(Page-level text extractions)
────

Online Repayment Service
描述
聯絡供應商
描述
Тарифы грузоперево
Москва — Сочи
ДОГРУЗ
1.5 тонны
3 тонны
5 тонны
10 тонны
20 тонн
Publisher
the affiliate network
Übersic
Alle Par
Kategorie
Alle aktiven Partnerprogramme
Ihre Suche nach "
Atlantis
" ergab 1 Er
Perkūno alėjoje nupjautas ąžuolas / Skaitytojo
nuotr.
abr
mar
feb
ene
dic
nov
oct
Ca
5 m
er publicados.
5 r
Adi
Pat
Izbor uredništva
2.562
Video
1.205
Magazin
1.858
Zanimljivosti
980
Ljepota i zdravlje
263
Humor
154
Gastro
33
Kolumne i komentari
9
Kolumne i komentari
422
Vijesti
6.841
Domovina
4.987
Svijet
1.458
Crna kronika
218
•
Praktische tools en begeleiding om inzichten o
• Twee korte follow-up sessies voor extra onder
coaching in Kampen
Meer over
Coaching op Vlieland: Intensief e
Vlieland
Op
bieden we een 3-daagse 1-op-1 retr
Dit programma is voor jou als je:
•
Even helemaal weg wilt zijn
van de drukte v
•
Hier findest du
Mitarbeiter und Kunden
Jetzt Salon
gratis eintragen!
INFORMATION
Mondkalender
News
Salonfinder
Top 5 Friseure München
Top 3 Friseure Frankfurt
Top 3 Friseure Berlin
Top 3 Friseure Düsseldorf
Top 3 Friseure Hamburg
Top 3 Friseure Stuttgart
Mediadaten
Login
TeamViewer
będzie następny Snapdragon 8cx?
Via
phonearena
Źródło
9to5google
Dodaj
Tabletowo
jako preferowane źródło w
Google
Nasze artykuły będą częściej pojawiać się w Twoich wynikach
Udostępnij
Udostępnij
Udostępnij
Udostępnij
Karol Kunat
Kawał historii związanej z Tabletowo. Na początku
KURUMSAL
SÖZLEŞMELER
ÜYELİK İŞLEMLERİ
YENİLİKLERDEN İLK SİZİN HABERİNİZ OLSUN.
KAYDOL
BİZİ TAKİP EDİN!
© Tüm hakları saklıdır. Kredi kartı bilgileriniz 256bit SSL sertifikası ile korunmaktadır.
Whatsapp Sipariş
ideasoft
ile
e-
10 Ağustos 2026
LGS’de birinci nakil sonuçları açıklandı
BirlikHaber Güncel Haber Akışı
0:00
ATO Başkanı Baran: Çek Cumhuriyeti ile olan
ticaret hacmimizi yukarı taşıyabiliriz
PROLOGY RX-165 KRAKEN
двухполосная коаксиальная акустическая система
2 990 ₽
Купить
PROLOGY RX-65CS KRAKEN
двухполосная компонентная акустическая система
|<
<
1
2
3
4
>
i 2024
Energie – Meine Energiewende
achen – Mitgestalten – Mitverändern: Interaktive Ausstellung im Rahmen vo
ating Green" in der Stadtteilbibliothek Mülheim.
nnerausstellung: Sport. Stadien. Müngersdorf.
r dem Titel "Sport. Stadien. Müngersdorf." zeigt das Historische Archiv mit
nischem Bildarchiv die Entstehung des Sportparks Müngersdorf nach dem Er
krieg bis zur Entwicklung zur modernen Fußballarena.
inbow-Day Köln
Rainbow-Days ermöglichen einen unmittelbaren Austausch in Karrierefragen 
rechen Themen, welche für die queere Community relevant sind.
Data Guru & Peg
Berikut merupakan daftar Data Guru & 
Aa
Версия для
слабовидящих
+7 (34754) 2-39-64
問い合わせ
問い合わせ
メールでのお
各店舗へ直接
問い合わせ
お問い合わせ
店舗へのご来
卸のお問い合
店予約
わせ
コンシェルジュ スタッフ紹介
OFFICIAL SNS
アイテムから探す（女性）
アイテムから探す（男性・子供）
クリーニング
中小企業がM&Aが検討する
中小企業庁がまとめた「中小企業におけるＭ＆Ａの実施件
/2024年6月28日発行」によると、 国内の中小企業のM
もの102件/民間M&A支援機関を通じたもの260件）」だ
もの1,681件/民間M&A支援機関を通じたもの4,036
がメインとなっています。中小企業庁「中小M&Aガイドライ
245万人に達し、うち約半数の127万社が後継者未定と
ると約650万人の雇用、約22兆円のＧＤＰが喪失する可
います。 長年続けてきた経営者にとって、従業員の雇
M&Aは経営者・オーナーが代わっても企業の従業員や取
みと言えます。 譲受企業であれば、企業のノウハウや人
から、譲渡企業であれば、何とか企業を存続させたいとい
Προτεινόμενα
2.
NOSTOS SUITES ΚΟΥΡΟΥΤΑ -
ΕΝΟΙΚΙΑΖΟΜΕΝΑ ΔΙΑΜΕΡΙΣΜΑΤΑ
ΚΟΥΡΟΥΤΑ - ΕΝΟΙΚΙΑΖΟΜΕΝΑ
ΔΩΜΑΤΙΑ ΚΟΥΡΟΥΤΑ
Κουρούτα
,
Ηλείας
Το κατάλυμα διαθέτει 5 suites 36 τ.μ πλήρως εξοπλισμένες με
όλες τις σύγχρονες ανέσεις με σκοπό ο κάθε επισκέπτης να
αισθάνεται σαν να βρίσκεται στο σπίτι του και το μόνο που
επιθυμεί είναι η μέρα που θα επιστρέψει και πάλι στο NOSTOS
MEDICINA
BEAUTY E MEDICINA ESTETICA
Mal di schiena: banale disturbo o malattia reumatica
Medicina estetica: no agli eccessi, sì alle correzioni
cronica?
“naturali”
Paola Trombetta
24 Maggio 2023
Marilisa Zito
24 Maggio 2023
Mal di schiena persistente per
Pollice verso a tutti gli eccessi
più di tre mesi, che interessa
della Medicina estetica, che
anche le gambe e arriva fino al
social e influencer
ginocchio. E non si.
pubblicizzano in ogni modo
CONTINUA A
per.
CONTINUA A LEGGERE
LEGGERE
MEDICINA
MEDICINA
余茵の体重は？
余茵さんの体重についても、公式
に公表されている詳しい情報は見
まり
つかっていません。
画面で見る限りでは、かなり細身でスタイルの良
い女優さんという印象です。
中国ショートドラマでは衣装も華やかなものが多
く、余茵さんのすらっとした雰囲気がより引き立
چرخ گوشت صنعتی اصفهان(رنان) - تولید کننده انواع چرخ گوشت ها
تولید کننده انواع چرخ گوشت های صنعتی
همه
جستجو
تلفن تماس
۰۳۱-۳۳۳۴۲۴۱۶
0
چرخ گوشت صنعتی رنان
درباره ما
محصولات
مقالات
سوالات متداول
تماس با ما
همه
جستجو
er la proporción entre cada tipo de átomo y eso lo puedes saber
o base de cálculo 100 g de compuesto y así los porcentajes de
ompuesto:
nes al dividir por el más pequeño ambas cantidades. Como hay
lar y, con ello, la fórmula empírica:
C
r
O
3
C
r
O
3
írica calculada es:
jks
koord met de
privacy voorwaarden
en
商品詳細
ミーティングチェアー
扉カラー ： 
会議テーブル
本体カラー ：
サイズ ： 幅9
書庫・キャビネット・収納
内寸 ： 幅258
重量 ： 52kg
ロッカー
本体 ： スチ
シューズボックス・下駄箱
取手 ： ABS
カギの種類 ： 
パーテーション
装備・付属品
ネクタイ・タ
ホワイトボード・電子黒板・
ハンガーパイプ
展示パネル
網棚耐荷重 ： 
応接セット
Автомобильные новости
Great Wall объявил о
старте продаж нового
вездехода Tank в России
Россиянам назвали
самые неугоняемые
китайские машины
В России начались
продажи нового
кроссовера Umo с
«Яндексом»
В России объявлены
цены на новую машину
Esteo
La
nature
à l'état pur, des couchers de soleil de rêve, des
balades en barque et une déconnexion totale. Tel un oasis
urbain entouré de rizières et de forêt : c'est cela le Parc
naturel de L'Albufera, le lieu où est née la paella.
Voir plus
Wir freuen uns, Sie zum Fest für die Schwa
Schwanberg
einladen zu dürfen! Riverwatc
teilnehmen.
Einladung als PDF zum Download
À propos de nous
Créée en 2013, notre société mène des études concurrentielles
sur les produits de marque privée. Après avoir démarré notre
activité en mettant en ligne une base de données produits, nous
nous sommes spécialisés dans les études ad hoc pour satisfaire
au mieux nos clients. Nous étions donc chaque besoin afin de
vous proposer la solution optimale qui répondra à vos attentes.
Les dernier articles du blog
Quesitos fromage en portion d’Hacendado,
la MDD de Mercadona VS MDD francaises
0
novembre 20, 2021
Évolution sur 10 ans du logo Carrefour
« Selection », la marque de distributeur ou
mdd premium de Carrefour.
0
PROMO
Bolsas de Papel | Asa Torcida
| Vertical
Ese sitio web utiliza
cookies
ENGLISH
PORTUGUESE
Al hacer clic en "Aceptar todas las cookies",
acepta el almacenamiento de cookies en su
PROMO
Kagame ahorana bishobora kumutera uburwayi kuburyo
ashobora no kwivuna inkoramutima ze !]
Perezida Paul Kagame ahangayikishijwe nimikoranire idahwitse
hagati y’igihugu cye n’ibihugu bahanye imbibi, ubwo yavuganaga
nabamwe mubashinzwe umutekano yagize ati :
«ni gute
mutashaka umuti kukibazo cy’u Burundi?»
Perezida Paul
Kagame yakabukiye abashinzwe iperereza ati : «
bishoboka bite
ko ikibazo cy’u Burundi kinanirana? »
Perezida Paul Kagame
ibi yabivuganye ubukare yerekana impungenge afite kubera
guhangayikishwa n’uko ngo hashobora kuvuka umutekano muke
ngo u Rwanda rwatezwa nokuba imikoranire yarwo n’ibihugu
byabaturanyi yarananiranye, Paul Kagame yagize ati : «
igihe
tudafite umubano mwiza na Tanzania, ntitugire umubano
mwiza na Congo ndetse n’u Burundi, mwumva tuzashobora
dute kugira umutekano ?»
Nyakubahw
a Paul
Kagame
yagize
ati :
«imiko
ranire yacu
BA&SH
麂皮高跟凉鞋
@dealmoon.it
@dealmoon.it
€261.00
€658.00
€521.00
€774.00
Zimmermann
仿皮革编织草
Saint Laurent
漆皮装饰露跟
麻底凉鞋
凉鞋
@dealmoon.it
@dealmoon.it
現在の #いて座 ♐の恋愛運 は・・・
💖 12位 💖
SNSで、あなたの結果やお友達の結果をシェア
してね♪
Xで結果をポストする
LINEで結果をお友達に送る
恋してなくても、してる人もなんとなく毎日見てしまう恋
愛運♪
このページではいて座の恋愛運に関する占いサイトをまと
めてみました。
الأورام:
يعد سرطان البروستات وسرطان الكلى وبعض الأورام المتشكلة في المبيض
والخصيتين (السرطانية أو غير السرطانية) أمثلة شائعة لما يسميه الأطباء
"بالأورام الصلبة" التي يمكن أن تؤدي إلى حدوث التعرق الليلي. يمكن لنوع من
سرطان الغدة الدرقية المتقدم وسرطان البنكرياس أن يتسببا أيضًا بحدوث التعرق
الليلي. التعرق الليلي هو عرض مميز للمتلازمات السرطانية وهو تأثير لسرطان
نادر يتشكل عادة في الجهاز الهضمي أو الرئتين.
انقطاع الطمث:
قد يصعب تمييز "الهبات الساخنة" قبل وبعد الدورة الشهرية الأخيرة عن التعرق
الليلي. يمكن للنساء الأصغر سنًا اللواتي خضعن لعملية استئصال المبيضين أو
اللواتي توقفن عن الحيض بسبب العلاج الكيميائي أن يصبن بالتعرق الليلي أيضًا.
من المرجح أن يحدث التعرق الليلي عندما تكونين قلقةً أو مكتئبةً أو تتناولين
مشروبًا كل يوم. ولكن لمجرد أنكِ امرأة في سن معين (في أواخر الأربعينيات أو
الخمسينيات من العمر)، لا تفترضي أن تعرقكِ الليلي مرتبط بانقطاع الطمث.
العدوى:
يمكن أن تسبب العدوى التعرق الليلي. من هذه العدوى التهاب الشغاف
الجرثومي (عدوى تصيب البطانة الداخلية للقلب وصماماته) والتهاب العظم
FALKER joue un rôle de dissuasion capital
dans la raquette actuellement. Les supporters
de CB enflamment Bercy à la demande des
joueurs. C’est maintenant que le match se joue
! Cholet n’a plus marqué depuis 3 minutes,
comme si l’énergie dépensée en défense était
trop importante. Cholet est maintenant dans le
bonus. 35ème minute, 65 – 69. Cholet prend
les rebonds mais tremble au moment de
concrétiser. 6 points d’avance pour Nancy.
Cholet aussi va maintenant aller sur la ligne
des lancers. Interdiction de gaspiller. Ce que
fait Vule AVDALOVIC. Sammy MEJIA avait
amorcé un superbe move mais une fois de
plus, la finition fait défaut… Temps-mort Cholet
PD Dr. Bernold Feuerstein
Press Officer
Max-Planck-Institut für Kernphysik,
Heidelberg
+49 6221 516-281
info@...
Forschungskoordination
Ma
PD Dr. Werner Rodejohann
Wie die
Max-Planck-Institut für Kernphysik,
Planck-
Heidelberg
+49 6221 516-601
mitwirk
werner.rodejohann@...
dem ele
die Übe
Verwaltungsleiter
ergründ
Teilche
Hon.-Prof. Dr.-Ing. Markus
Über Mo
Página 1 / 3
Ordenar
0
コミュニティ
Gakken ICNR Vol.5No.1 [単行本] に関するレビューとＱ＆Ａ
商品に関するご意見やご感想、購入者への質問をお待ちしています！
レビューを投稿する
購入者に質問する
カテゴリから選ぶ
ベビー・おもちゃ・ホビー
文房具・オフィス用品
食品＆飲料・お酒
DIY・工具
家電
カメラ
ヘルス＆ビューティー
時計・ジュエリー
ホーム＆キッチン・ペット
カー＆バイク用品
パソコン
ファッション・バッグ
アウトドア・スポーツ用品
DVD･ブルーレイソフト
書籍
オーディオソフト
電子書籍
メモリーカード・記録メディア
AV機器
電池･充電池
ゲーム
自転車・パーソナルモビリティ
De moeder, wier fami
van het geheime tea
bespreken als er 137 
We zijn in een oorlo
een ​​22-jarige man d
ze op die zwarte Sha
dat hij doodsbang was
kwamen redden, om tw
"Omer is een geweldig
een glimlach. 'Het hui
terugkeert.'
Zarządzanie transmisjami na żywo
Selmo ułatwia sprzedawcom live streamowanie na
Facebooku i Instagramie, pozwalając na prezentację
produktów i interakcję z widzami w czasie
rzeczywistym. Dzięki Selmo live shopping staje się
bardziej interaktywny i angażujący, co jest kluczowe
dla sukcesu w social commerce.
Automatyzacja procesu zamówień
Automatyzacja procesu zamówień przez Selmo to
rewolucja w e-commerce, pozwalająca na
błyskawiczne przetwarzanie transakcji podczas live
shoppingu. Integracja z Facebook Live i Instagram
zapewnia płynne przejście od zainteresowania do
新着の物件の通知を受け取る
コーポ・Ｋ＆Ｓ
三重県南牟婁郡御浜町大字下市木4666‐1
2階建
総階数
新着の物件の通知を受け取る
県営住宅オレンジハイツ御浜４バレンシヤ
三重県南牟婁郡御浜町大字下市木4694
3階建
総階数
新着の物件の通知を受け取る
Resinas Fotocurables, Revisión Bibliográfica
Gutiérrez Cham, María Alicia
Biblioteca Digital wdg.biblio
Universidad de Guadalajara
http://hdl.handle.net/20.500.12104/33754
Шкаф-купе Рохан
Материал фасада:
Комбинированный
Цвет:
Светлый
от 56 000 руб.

────

- [Your instructions] Retype, exactly and in full, the lines above from the one containing "bishoboka bite" through the one containing "Cholet aussi va maintenant aller sur la ligne".

- [Response area]
bishoboka bite
ko ikibazo cy’u Burundi kinanirana? »
Perezida Paul Kagame
ibi yabivuganye ubukare yerekana impungenge afite kubera
guhangayikishwa n’uko ngo hashobora kuvuka umutekano muke
ngo u Rwanda rwatezwa nokuba imikoranire yarwo n’ibihugu
byabaturanyi yarananiranye, Paul Kagame yagize ati : «
igihe
tudafite umubano mwiza na Tanzania, ntitugire umubano
mwiza na Congo ndetse n’u Burundi, mwumva tuzashobora
dute kugira umutekano ?»
Nyakubahw
a Paul
Kagame
yagize
ati :
«imiko
ranire yacu
BA&SH
麂皮高跟凉鞋
@dealmoon.it
@dealmoon.it
€261.00
€658.00
€521.00
€774.00
Zimmermann
仿皮革编织草
Saint Laurent
漆皮装饰露跟
麻底凉鞋
凉鞋
@dealmoon.it
@dealmoon.it
現在の #いて座 ♐の恋愛運 は・・・
💖 12位 💖
SNSで、あなたの結果やお友達の結果をシェア
してね♪
Xで結果をポストする
LINEで結果をお友達に送る
恋してなくても、してる人もなんとなく毎日見てしまう恋
愛運♪
このページではいて座の恋愛運に関する占いサイトをまと
めてみました。
الأورام:
يعد سرطان البروستات وسرطان الكلى وبعض الأورام المتشكلة في المبيض
والخصيتين (السرطانية أو غير السرطانية) أمثلة شائعة لما يسميه الأطباء
"بالأورام الصلبة" التي يمكن أن تؤدي إلى حدوث التعرق الليلي. يمكن لنوع من
سرطان الغدة الدرقية المتقدم وسرطان البنكرياس أن يتسببا أيضًا بحدوث التعرق
الليلي. التعرق الليلي هو عرض مميز للمتلازمات السرطانية وهو تأثير لسرطان
نادر يتشكل عادة في الجهاز الهضمي أو الرئتين.
انقطاع الطمث:
قد يصعب تمييز "الهبات الساخنة" قبل وبعد الدورة الشهرية الأخيرة عن التعرق
الليلي. يمكن للنساء الأصغر سنًا اللواتي خضعن لعملية استئصال المبيضين أو
اللواتي توقفن عن الحيض بسبب العلاج الكيميائي أن يصبن بالتعرق الليلي أيضًا.
من المرجح أن يحدث التعرق الليلي عندما تكونين قلقةً أو مكتئبةً أو تتناولين
مشروبًا كل يوم. ولكن لمجرد أنكِ امرأة في سن معين (في أواخر الأربعينيات أو
الخمسينيات من العمر)، لا تفترضي أن تعرقكِ الليلي مرتبط بانقطاع الطمث.
العدوى:
يمكن أن تسبب العدوى التعرق الليلي. من هذه العدوى التهاب الشغاف
الجرثومي (عدوى تصيب البطانة الداخلية للقلب وصماماته) والتهاب العظم
FALKER joue un rôle de dissuasion capital
dans la raquette actuellement. Les supporters
de CB enflamment Bercy à la demande des
joueurs. C’est maintenant que le match se joue
! Cholet n’a plus marqué depuis 3 minutes,
comme si l’énergie dépensée en défense était
trop importante. Cholet est maintenant dans le
bonus. 35ème minute, 65 – 69. Cholet prend
les rebonds mais tremble au moment de
concrétiser. 6 points d’avance pour Nancy.
Cholet aussi va maintenant aller sur la ligne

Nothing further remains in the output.